Segunda versión de "Parodia sobre una paraguas", presentado para CAFÉ LITERAUTAS, como máximo 750 palabras. Palabras obligadas triángulo, amarillo y cuchara. Reto optativo entorno de lluvia.
Los compañeros de Café Literautas me han ayudado mucho a la corrección del texto, especialmente Estrella Amaranto, pepe e Isan. Graciassss.



               Parodia sobre un paraguas 
                      (Versión 2)

   Si tuviera que definirme, diría de mí mismo que soy un objeto formado por una superficie cóncava e impermeable sujeta a una estructura de varillas dispuestas alrededor de un eje central; por el lado opuesto termino en un mango por donde suelen asirme.
   En fin, como supongo que ya sabréis, soy un paraguas. 
   Mi objetivo primordial es procurar, que quien me porte, no se moje con la lluvia. Soy un ingenioso artilugio, no del todo eficaz, porque tuve el gravísimo infortunio de ser regalado a una isleña, para más inri, de secano. 
   Cuando paseamos, ella debajo y yo encima, la lluvia sobre ambos con el tumulto de su música líquida salpicando mi resbaladiza cubierta, más que caminar, chocamos con otros peatones. A pesar de mi llamativo color amarillo fluorescente, visible desde bien lejos, no tienen manera de evitarme. La atolondrada canaria continuamente se excusa con un ¡ay perdón! o un ¡usted disculpe! 
   No sabe que hacer conmigo: trastabilla, tropieza con un escalón, con el borde de la acera, o contra la carrocería de los coches aparcados. Es torpe, no me pliega con presteza cuando estamos dentro de un habitáculo, lo cual, además de atraer la mala suerte, impide el paso por la puerta hecha para salir, o para entrar; no para atascarla conmigo. Me sacude dentro dejándome en cualquier sitio con el peligro de que alguien pise el charco que deja mi húmeda huella y se rompa la crisma. Para que nadie resbale, algún empleado tiene que apresurarse a colocar la señal en forma de triángulo advirtiendo del peligro. 
   La isleña no está acostumbrada a llevar prendas de invierno y, además, es de naturaleza lenta comparada con los acelerados peninsulares. Entre que se quita el abrigo, la bufanda, los guantes..., ya el chocolate o el café con leche se ha enfriado y todo el mundo ha dado buena cuenta de la ración comunal de churros madrileños. Entonces, casi en ayunas, vuelve a colocarse toda la ropa encima, y me abre vertiendo el azucarero o tirando la cuchara de algún infeliz parroquiano. Ya en la calle, me clava como si fuera una daga virtual en la espalda o el vientre de cualquier ciudadano tranquilo que se asusta al ver a una loca haciendo cabriolas, piruetas absurdas y desesperadas.

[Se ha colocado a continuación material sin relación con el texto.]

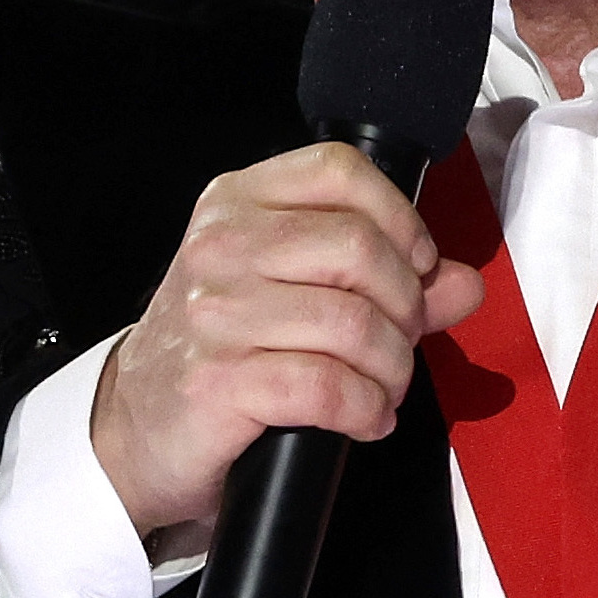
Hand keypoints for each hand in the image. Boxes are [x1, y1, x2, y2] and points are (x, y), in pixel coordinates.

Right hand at [90, 144, 486, 552]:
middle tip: (400, 342)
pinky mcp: (217, 381)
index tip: (417, 267)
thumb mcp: (290, 295)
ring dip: (391, 368)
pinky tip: (364, 419)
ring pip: (352, 322)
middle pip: (359, 248)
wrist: (133, 426)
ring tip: (382, 388)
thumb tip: (465, 283)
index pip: (341, 172)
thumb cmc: (218, 352)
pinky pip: (327, 387)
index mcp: (237, 204)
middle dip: (405, 306)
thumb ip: (384, 282)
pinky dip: (365, 409)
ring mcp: (214, 314)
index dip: (400, 220)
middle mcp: (221, 247)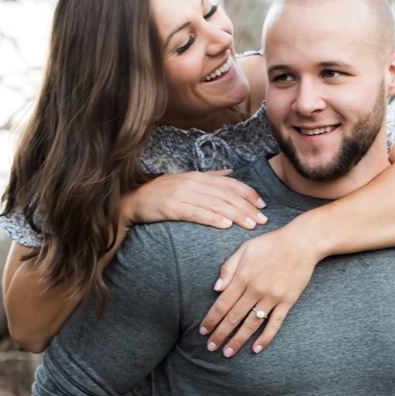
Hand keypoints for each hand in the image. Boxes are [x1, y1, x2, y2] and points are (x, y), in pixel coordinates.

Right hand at [122, 170, 267, 231]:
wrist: (131, 202)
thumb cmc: (160, 194)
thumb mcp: (185, 180)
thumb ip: (210, 176)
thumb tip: (231, 171)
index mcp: (198, 176)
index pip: (229, 183)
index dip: (248, 193)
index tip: (263, 204)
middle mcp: (192, 183)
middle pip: (226, 195)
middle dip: (247, 207)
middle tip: (263, 219)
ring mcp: (181, 194)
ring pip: (215, 204)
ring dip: (235, 214)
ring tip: (250, 224)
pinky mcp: (171, 207)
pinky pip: (196, 213)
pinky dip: (212, 218)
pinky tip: (225, 225)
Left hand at [197, 226, 321, 356]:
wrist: (302, 242)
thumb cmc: (270, 244)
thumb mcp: (244, 249)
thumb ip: (228, 268)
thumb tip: (216, 289)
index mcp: (243, 277)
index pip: (222, 304)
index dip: (211, 319)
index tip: (203, 331)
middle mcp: (256, 289)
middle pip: (234, 317)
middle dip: (220, 334)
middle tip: (211, 348)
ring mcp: (272, 297)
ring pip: (251, 324)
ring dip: (238, 340)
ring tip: (228, 353)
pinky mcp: (288, 301)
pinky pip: (275, 323)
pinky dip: (266, 337)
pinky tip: (256, 349)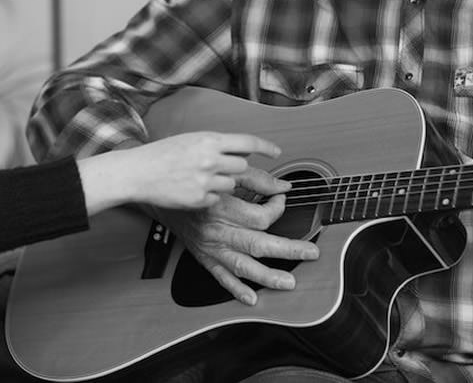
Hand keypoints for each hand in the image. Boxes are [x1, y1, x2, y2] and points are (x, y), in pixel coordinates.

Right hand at [78, 130, 285, 213]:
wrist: (138, 172)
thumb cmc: (160, 154)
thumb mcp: (189, 140)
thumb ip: (214, 144)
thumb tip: (239, 149)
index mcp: (209, 140)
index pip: (247, 142)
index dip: (265, 147)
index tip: (276, 152)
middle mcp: (211, 159)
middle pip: (243, 166)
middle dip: (236, 169)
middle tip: (222, 169)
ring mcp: (207, 181)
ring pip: (231, 184)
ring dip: (222, 183)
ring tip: (199, 178)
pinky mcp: (201, 200)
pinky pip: (217, 200)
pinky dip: (209, 196)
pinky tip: (190, 189)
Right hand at [154, 167, 318, 305]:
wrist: (162, 196)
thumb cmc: (194, 184)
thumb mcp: (223, 174)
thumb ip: (254, 178)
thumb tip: (281, 186)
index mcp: (223, 206)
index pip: (260, 216)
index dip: (277, 208)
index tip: (281, 199)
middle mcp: (217, 229)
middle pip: (258, 243)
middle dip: (288, 250)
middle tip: (310, 252)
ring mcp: (210, 246)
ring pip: (243, 265)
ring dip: (268, 276)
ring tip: (289, 282)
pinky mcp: (203, 256)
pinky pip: (221, 276)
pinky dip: (236, 289)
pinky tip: (251, 298)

Un pánico atroz se apodera de todos ellos que enseguida se apartan, ¡y hacen bien!
   Podrían haberme regalado a cualquier otra persona acostumbrada a usarme con soltura. A veces, quienes me aprecian, me utilizan de bastón, o de cayado. Puedo ser un elemento útil a la par que elegante. En la oscuridad soy un faro, una guarida confortable, un resguardo en la tormenta, una cúpula satinada, el refugio de los besos.
   ¡Ojalá se decidiera por mis homólogos!, un impermeable o una gabardina la mar de eficaces contra la lluvia, pero nada, ¡que no hay manera! Dependiendo del tiempo, se empeña en tener una relación amorosa-esporádica conmigo. Una querencia a una sola banda que no comparto, pues le tengo verdadero pavor.

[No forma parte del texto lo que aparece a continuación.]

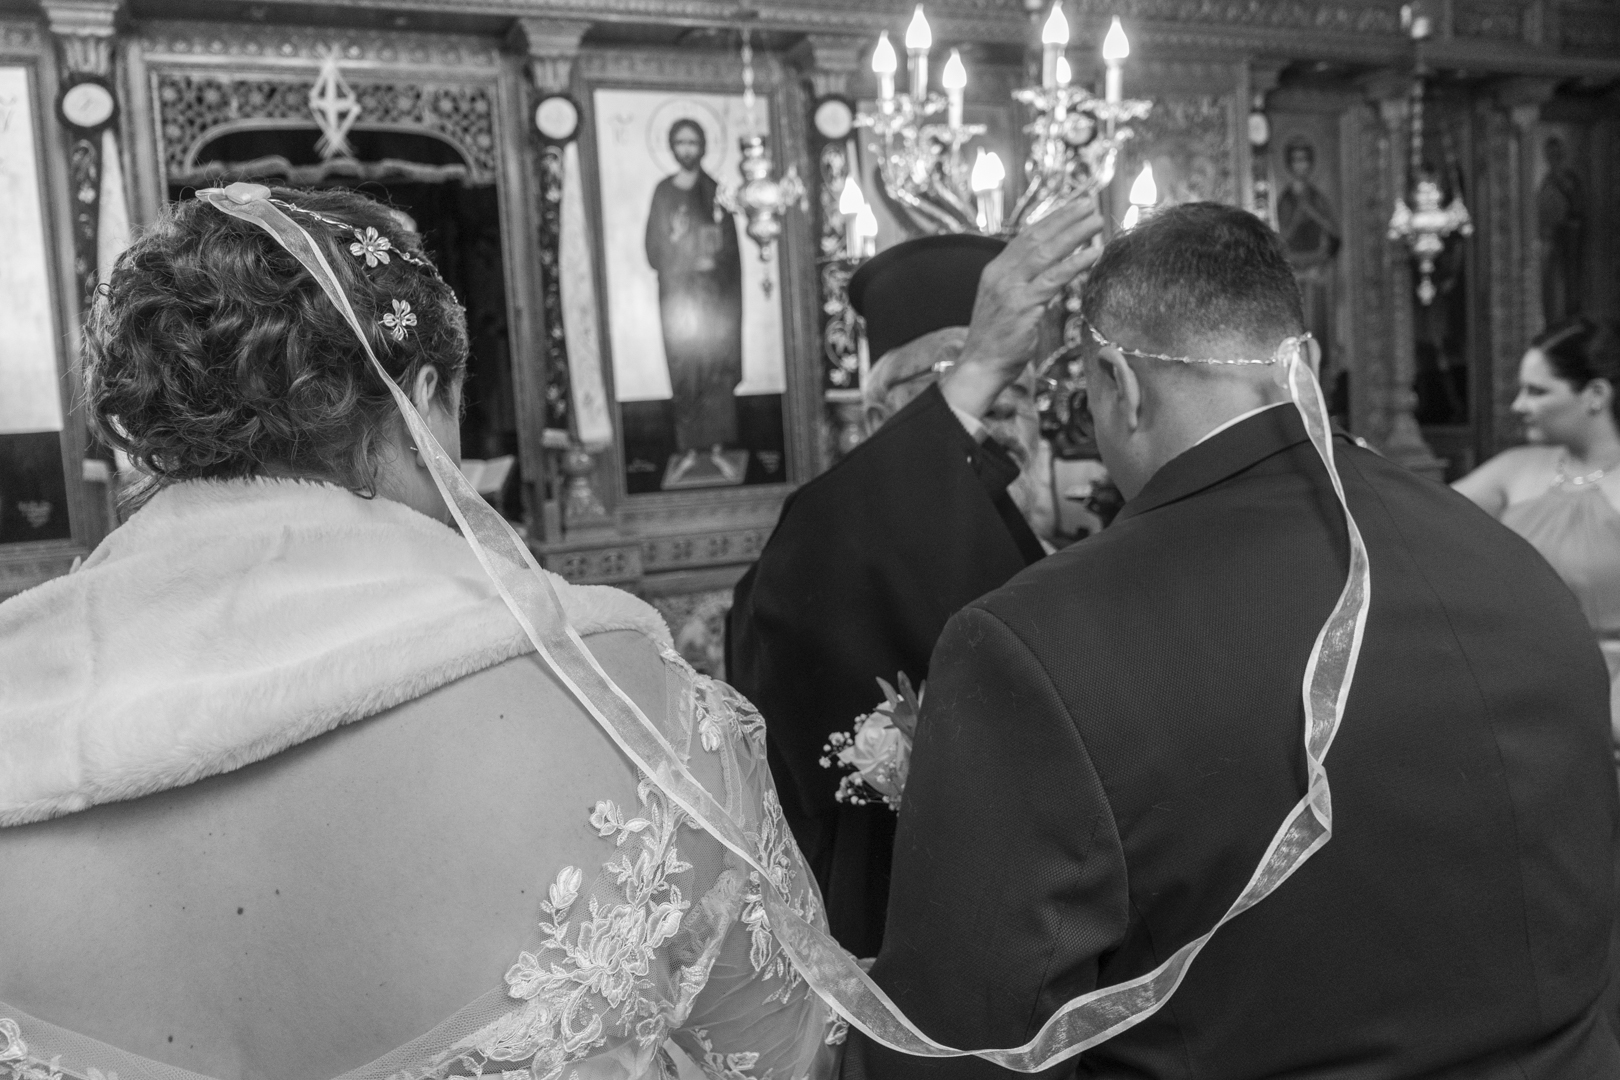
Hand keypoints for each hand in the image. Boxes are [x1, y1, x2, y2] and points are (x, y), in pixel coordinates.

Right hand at [941, 197, 1104, 420]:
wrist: (980, 366)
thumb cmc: (997, 340)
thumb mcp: (1006, 304)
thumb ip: (1023, 284)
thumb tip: (1049, 271)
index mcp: (996, 270)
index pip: (1026, 236)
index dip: (1052, 219)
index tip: (1073, 206)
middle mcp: (1001, 274)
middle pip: (1037, 237)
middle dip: (1065, 218)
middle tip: (1089, 202)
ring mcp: (1010, 289)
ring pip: (1046, 253)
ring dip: (1074, 234)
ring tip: (1096, 220)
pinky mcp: (1022, 306)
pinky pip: (1053, 279)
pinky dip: (1074, 263)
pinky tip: (1093, 253)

   Cuando me busca en el fondo del rincón donde me relega, por fortuna cae poca agua en su isla atlántica, procuro hacerme diminuto e invisible, pero dado mi descomunal tamaño termina por encontrarme y someterme de nuevo a los vaivenes de su inexperta mano. Entonces, mis telas satinadas tiemblan.

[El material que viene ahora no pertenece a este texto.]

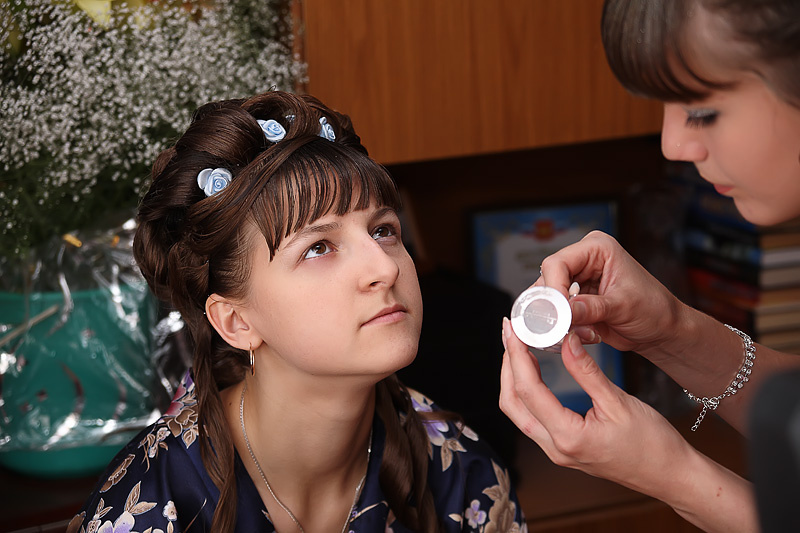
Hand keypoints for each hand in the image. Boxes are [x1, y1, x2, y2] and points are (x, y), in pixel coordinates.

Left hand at [498, 321, 759, 532]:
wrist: (670, 475)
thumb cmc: (653, 444)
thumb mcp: (620, 401)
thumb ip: (587, 371)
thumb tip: (565, 340)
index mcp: (568, 437)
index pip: (528, 390)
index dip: (517, 356)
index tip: (513, 329)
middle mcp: (555, 448)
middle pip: (512, 403)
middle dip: (507, 365)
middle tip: (509, 333)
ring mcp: (556, 451)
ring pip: (518, 413)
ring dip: (513, 379)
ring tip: (517, 347)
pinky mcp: (562, 449)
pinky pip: (532, 419)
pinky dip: (526, 392)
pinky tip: (532, 371)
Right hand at [537, 230, 686, 353]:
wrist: (662, 330)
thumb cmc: (654, 310)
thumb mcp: (623, 307)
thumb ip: (591, 308)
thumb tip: (562, 312)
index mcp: (597, 249)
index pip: (558, 263)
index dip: (553, 288)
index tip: (556, 313)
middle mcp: (583, 261)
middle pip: (548, 279)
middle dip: (552, 306)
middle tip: (558, 327)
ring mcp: (577, 281)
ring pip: (547, 298)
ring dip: (556, 318)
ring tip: (574, 332)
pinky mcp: (574, 300)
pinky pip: (555, 312)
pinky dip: (561, 326)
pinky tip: (576, 334)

   Ahora mismo está intentando cerrarme, o abrirme, no sé lo que pretende, me agita como una posesa, hace trisss trasss, hasta conseguir romperme alguna varilla. Suspiro, un suspiro paragüil. Me armo de paciencia, quedo algo descompuesto y torcido con la vana ilusión de que se olvide de mí en cualquier esquina; con la vacua esperanza de que alguien con carnet de conducir paraguas me maneje con cierta cordura y con un poco más de respeto.